For the records below, please print exactly and only the lines from the one with "hfov_deg: 7.4" down to the one with "focal_35mm: 41", both ends included, omitting the pictures.

Camera calibration parameters:
================================

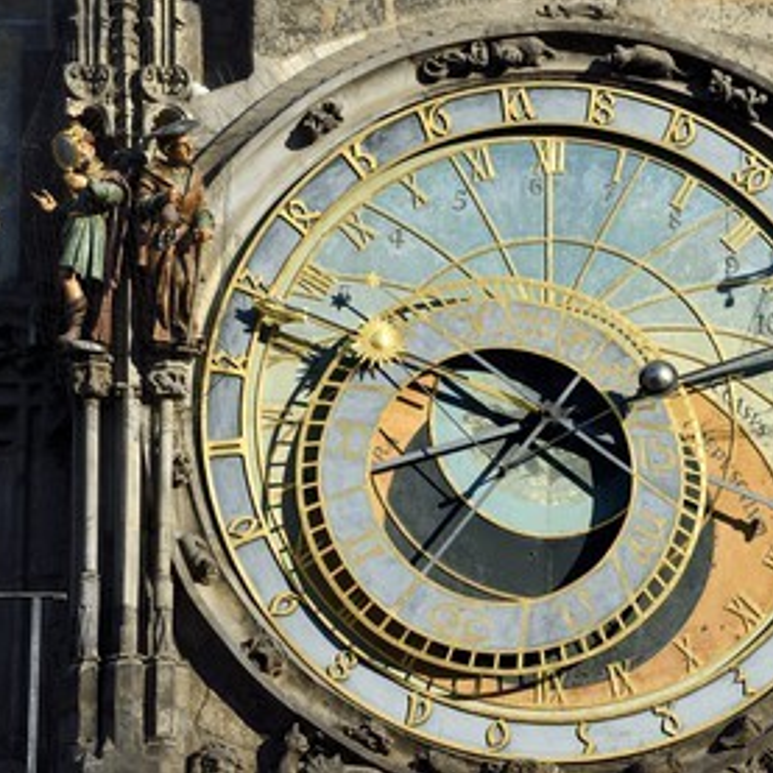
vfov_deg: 7.4
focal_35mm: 238
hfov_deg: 7.4
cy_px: 385
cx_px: 550
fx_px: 6013
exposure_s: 1/250
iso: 200
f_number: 10
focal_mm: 185
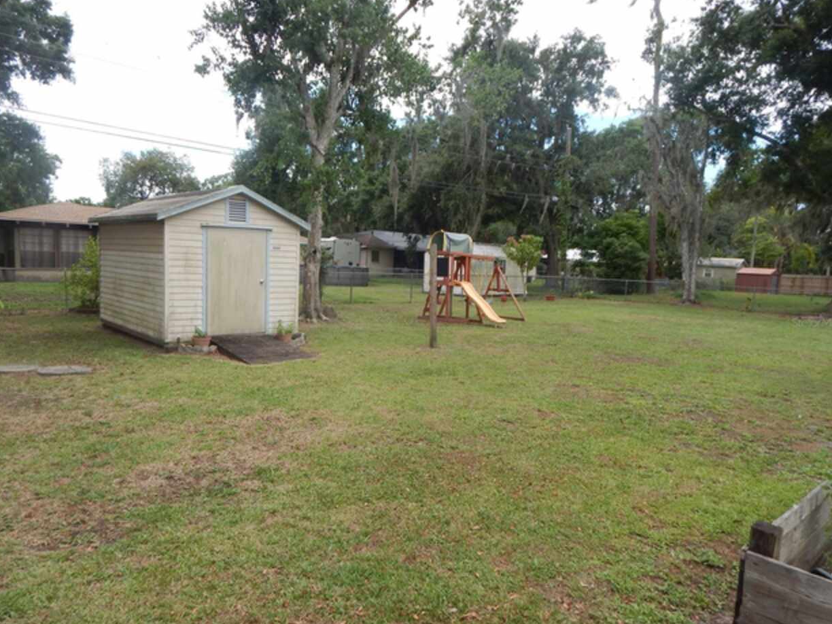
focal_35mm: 23
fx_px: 553
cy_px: 322
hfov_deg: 73.9
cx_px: 409
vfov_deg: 58.9
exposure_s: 1/800
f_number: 3
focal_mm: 4
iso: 125
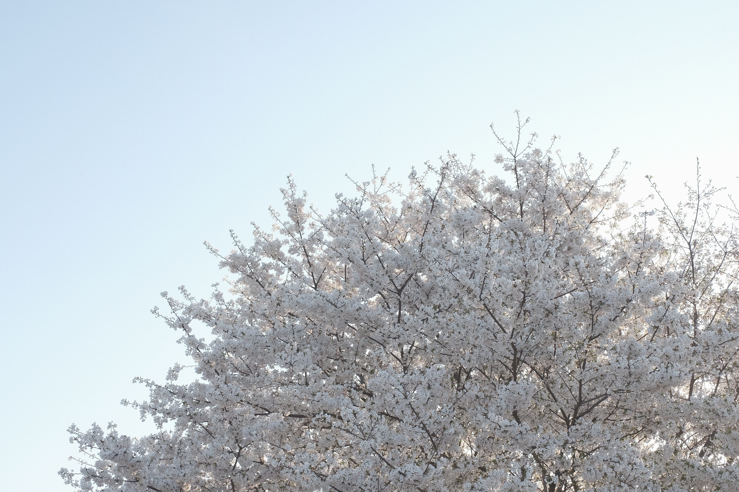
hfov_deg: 47.4
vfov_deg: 32.6
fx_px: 842
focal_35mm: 41
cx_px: 370
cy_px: 246
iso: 400
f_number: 5
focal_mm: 27.4
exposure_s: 1/350
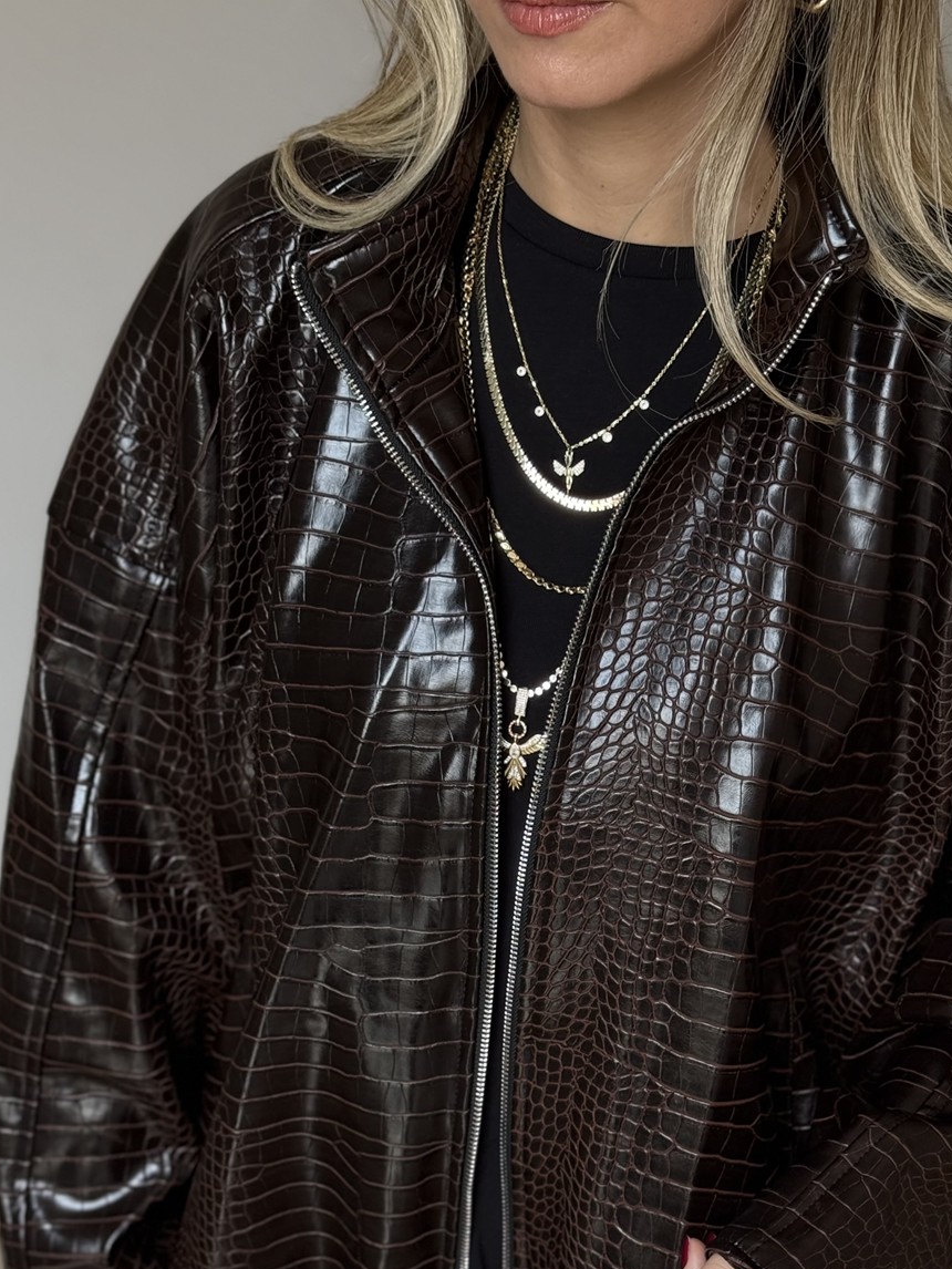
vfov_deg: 28.8
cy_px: 815
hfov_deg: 21.9
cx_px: 602
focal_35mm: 67
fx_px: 2456
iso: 125
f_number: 1.78
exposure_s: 1/242
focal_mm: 6.76
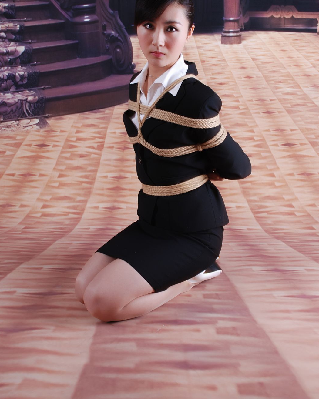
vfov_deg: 38.7
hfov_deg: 31.4
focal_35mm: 48
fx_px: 567
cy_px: 168
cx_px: 161
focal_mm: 28
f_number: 13
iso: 100
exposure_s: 1/8
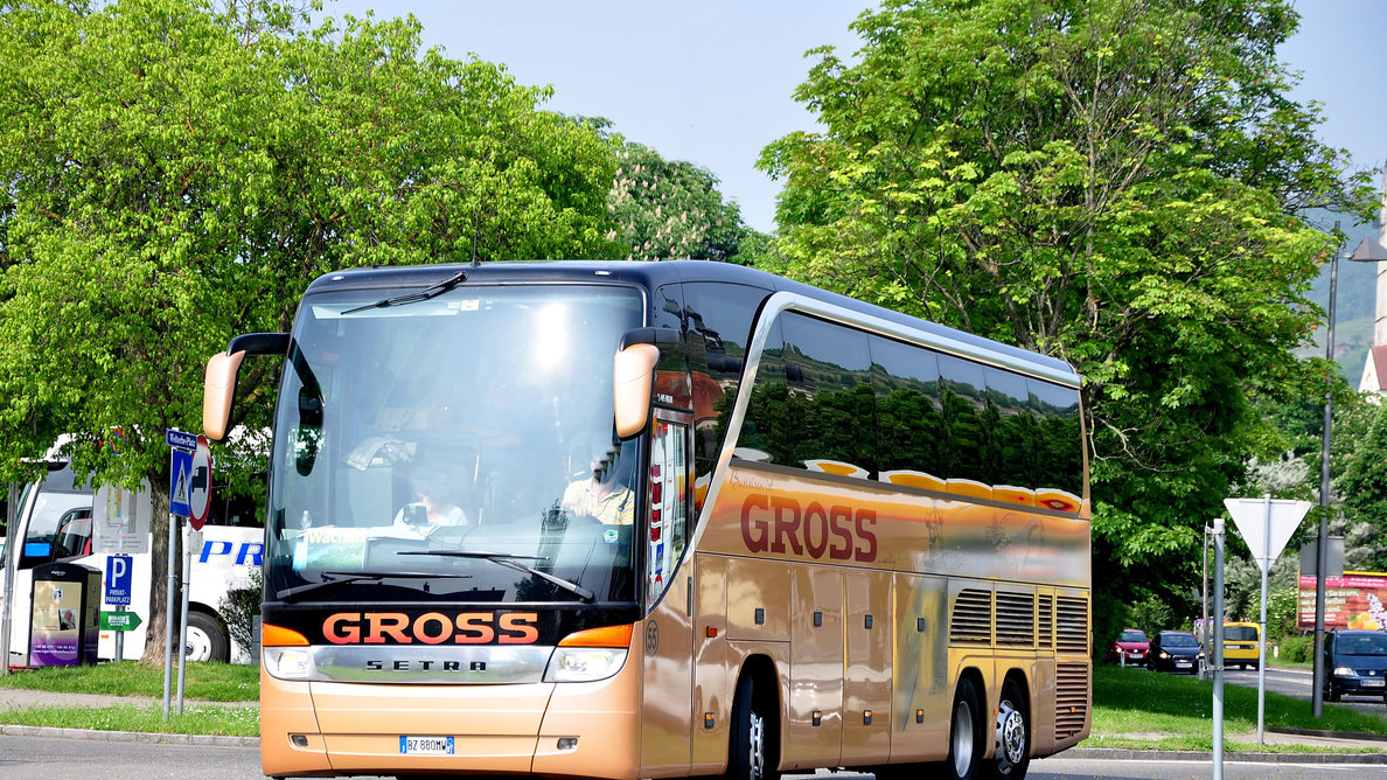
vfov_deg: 10.9
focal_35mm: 111
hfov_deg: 19.3
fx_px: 4082
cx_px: 692
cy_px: 463
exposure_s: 1/400
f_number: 5.3
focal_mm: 70
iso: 200
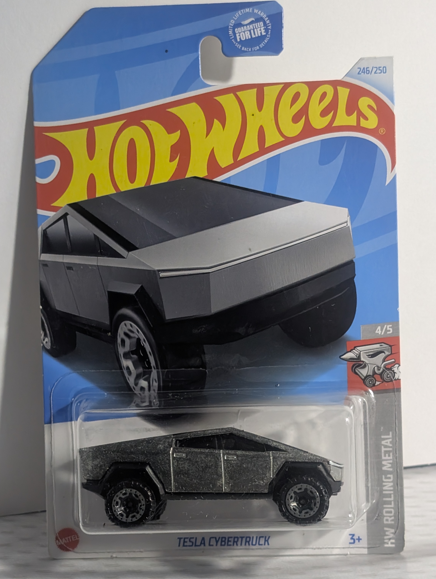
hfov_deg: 22.3
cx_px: 224
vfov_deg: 29.3
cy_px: 332
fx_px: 1106
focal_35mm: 66
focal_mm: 6.9
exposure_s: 1/194
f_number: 1.68
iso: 669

================================

* Answer section
hfov_deg: 7.4
cy_px: 385
cx_px: 550
fx_px: 6013
exposure_s: 1/250
iso: 200
f_number: 10
focal_mm: 185
focal_35mm: 23
fx_px: 553
cy_px: 322
hfov_deg: 73.9
cx_px: 409
vfov_deg: 58.9
exposure_s: 1/800
f_number: 3
focal_mm: 4
iso: 125
hfov_deg: 47.4
vfov_deg: 32.6
fx_px: 842
focal_35mm: 41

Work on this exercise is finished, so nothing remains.